You'll need to mill a narrow slot for the film and another for the slide.  In addition, you'll need a hinged top with a black-felt-lined slot for the slide.

A neat bit of wood working.  I suggest a stable fine-frain wood such as cherry.


----------



## JamesD (May 8, 2006)

I was kind of thinking of 4X5 recess in a front plate, with a back plate to keep the film pushed all the way forward, so the film is sandwiched.  The slide, I figured, would go in a slot in front of the film, and I was thinking about making it a type that can't come all the way out, to prevent light-sealing issues.  And it would be double-sided, held together with a couple small screws and wing nuts.

I'll have to draw a diagram of what I'm talking about... but for now, it's bed time.


----------



## JamesD (May 13, 2006)

So, I started it up today.  Less than ten dollars worth of hardwood for everything except the rail and the clamps which hold the standards to the rail.  And I haven't started on the film back yet.  That's the trickiest part.  The neat thing, thouugh, is that they let you pick up any scraps from other people's projects for free.  That should come in handy, as the folks making the cabinets leave behind lots of goodly-sized pieces of skinny plywood, which I believe shall come in quite handy for the back and the lens board.  All together, I've got fourteen pieces, though they still need joining together.

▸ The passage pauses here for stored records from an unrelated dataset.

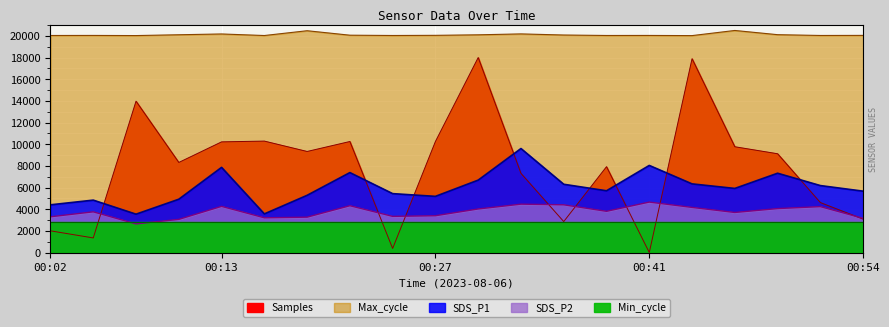

At which label does SDS_P1 reach its minimum?

00:08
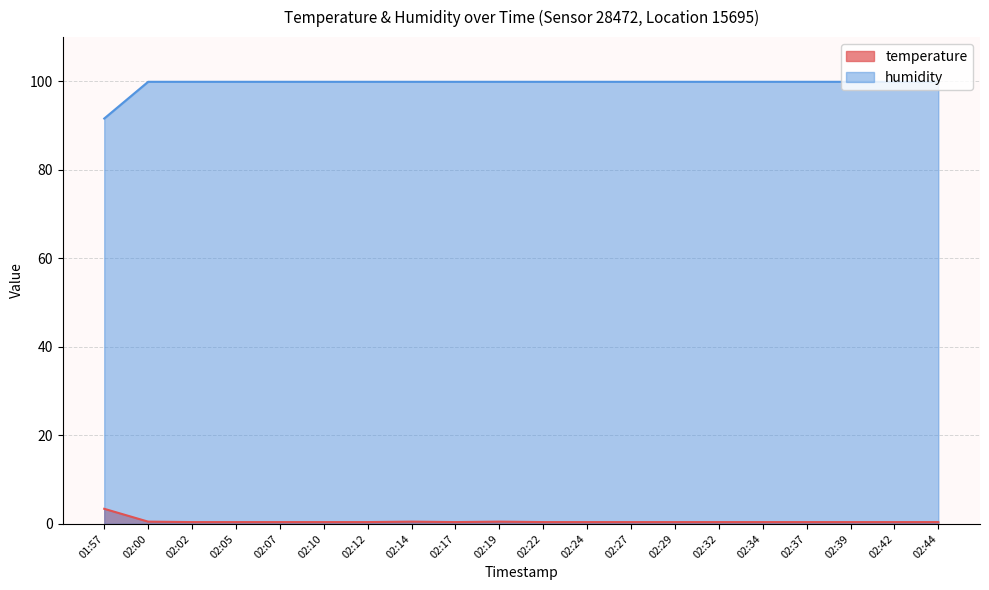

List the series in order of their peak value, lowest first.

temperature, humidity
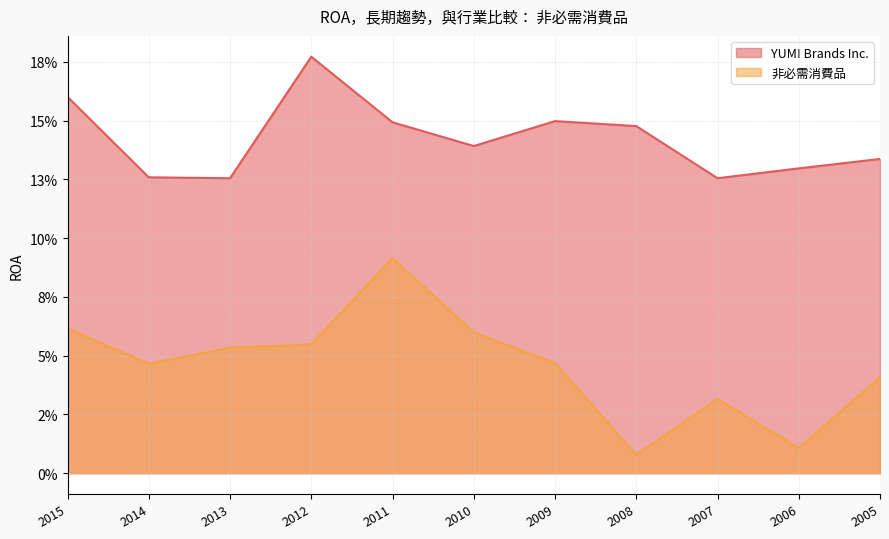

At which category does the chart reach its minimum across all series?

2008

Next shop session is Tuesday.


----------



## mysteryscribe (May 20, 2006)

Building and rebuilding cameras is great fun...It can also be addictive.. sorry can't stay have  lens waiting to be butchered...


----------



## mysteryscribe (May 20, 2006)

Somewhere in this download there is a design for a film holder it is my design so you will have to modify it for your purposes and it isn't very fancy but hell it works

http://www.yourfilelink.com/get.php?fid=72188 packfilm


----------



## Semore9 (May 23, 2006)

Spam spam spammity spam!


----------



## Torus34 (May 24, 2006)

James D: Now you've done it!  Shame on you!

I've ordered a 36mm diameter 350mm fl anastigmat.  I'll stop the puppy down to f128 and mount it, along with a simple slide shutter, in a box of 1/8" thick presswood.  I'll start with paper negatives and see what develops [Sorry!] from there.


----------



## JamesD (May 24, 2006)

Excuse me while I do the cha-ching motion and exclaim YESSSS!!  And maybe dance a jig.

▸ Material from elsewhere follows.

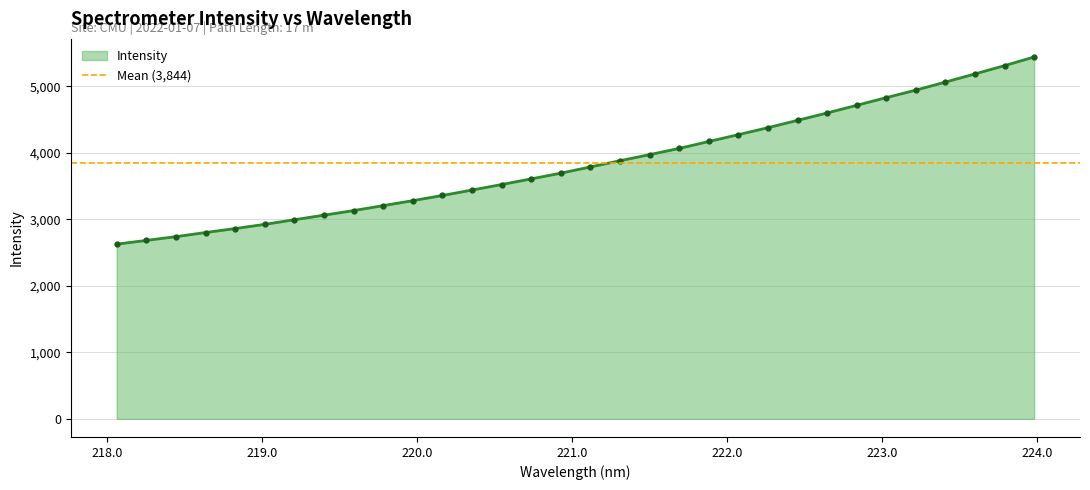

Does the chart have visible grid lines?

Yes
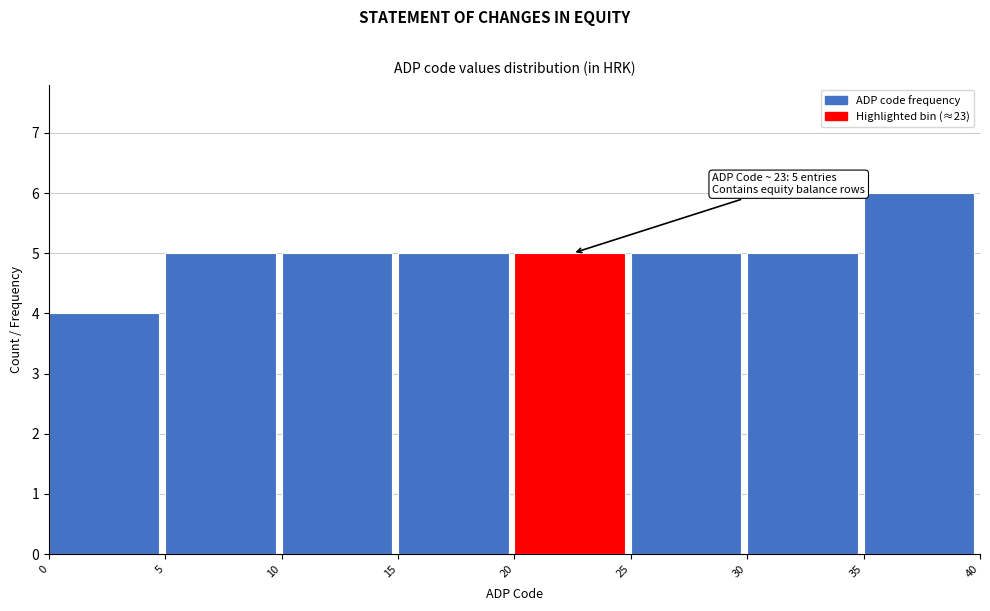

Over which range of the x-axis is the bar tallest?

35 to 40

Welcome to me and Charlie's world.  You're more than welcome to help us explore it over in the Alt Techniques forum.

Paper negatives are fun, and old lenses are fun, and pinhole is fun.  If you have any questions, we'll be more than happy to tell you everything we know, and then some.  And I do mean EVERYTHING and MORE. :mrgreen: 

And... if you're going to use f128, you might try it with no lens, as that's virtually a pinhole aperture itself.  Not sure what the difference will be between with-lens and without-lens, but my guess is that a straight pinhole will be softer.  Ask Charlie over in Alt Tech's; I believe he's done exactly that before.

As for my view camera... this is a four-day weekend coming up, so I may actually get the thing completed!  I'll be so excited!


----------



## mysteryscribe (Jun 16, 2006)

you are crazy but so am I... 

The difference is the glass lens is sharper someone discribed it as shaping the light.  I expect it keeps the beam tighter till it reaches the focal point which is where the film or paper is placed.

Now tell me I am crazy. there is a revolutionary war encampment tomorrow and sunday.  I have loaded a box of 3x4 carriers and am going to load a box of 2x3 carriers and I'm off to make portraits this time.  I have all the lenses tested and it's an all film day.

Im going to shoot some with my   converted polaroid 160... some with the polaroid 250 with the kodak 4.5 annastigmat lens and even some with the f90 2x3 but those will be still life around the camp.  I have a f128 lens cap for the polaroids.... Well it should be interesting.  This time I am taking only good lenses and film.  This is going to be my best shot at judging retro cameras and lenses.  (this is where the maniacal laugh comes from down the hall)


----------



## JamesD (Jun 19, 2006)

Good luck, Charlie!  As it happens, I haven't gone back to work on my new camera.  Add it to the list of things I must do.... reflection enlarger, film backlog, print backlog, website updates, WORK, auto repairs and service, housekeeping, writing, posting here, research, study, more WORK, and, naturally, playing Runescape.  It's an addictive little game...


----------



## Mitica100 (Jun 20, 2006)

The Hoover DIY cam plans are below:

http://home.earthlink.net/~eahoo/camera.html

Good luck with making a LF cam, I've always wanted to do it but never had enough time. Perhaps after retirement?


----------